Shanghai may see as much as 20 billion yuan (US$2.93 billion) in en bloc real estate investment this year amid an improving market sentiment with domestic investors a dominant role, DTZ, leading real estate services provider, forecast yesterday.
About 11 billion yuan worth of en bloc acquisition deals have been completed so far this year while several more are expected to be sealed in the remaining months of the year, likely pushing the annual amount to between 18 billion yuan and 20 billion yuan, according to Jim Yip, director for investment at DTZ Shanghai.
"That will be close to, or exceed, last year's level which stood at around 17 billion to 18 billion yuan," said Yip. "To be somewhat different, this year we've noticed that more domestic investors, especially those who were rather inactive in property investment in the past, have become dominant players in the market."
In the latest deal, Tian An China Investment Co Ltd announced in a filing to the Hong Kong stock exchange that it has signed a 990 million yuan framework agreement to purchase certain properties and ancillary facilities in the southern Minhang District for both investment and rental purposes.
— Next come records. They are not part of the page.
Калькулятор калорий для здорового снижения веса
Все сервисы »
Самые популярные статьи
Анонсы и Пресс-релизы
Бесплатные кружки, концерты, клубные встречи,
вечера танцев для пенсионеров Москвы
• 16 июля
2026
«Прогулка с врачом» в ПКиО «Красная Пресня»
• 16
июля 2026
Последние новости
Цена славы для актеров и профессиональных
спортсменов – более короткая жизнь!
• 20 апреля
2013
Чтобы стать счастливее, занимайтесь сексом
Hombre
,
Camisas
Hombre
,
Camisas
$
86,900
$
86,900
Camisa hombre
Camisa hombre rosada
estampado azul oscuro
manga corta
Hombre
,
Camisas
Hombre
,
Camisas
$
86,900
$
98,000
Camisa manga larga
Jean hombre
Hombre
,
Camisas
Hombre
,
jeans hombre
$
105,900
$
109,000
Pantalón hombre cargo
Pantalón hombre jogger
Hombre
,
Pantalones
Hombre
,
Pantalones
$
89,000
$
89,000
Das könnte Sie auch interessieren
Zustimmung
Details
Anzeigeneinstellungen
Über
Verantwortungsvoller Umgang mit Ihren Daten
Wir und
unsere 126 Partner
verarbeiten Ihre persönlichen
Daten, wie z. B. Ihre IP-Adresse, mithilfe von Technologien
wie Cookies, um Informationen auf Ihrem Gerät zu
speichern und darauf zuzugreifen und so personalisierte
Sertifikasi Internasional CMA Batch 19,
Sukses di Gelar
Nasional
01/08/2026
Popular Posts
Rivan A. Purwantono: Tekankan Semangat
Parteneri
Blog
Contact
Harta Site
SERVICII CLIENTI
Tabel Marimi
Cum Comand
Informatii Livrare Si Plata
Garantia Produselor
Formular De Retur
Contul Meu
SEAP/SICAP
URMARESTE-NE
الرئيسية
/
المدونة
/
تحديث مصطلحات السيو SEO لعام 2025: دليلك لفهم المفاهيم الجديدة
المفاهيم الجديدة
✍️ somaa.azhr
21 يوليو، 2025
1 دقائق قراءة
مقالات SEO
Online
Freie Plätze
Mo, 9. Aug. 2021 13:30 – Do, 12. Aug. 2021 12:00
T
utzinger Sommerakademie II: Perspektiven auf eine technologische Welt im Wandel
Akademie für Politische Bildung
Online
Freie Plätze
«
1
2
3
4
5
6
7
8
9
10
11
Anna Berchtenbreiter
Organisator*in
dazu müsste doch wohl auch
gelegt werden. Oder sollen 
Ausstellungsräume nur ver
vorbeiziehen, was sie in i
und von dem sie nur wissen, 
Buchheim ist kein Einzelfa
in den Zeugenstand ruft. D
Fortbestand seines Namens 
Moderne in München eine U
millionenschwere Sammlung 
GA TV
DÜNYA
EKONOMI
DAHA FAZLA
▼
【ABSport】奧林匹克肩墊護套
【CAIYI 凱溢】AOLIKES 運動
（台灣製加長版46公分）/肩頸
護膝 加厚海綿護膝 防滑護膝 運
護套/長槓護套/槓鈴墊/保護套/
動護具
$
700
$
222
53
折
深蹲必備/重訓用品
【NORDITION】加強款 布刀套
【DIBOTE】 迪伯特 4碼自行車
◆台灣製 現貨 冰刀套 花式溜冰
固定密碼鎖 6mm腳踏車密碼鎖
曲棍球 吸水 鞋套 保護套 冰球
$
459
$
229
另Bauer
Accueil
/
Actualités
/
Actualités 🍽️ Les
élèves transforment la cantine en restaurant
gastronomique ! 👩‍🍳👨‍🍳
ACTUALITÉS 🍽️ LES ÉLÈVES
Before that, SOHO China, a Beijing-based real estate firm, agreed in August to buy a top office building in downtown Jing'an District for 2.45 billion yuan from the real estate arm of Morgan Stanley, thus securing its first property investment deal in Shanghai.
The city's property investment market began to recover in March when Shanghai Lujiazui (Group) Co Ltd bought POS Plaza in Pudong for nearly 1.76 billion yuan.